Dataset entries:
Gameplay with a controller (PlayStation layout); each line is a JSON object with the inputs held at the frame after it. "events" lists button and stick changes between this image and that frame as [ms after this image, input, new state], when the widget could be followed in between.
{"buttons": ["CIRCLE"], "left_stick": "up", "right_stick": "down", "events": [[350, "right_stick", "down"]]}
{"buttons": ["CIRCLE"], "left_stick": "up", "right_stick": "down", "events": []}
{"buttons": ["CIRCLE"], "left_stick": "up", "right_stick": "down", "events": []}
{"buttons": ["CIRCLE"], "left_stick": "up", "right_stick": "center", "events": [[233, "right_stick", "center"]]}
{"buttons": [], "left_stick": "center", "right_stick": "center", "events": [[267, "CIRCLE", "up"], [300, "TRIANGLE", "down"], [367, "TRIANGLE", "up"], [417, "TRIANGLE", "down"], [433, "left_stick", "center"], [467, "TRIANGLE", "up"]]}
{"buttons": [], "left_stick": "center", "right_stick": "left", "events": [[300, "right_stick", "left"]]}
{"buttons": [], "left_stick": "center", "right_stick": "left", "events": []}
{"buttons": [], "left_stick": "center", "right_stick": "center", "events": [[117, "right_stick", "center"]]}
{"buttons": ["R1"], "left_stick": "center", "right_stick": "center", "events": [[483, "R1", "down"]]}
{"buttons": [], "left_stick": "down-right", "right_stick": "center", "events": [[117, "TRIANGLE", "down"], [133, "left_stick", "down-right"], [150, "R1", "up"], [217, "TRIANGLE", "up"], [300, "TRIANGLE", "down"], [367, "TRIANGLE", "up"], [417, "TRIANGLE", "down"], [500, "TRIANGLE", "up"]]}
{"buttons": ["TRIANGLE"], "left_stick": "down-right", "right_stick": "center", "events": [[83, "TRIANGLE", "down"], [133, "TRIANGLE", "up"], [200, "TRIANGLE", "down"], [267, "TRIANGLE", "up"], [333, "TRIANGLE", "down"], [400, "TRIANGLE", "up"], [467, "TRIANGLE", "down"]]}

**What you should do**: In the records, locate each line holding the string "CIRCLE" and copy it.

**Exercise solution**:
{"buttons": ["CIRCLE"], "left_stick": "up", "right_stick": "down", "events": [[350, "right_stick", "down"]]}
{"buttons": ["CIRCLE"], "left_stick": "up", "right_stick": "down", "events": []}
{"buttons": ["CIRCLE"], "left_stick": "up", "right_stick": "down", "events": []}
{"buttons": ["CIRCLE"], "left_stick": "up", "right_stick": "center", "events": [[233, "right_stick", "center"]]}
{"buttons": [], "left_stick": "center", "right_stick": "center", "events": [[267, "CIRCLE", "up"], [300, "TRIANGLE", "down"], [367, "TRIANGLE", "up"], [417, "TRIANGLE", "down"], [433, "left_stick", "center"], [467, "TRIANGLE", "up"]]}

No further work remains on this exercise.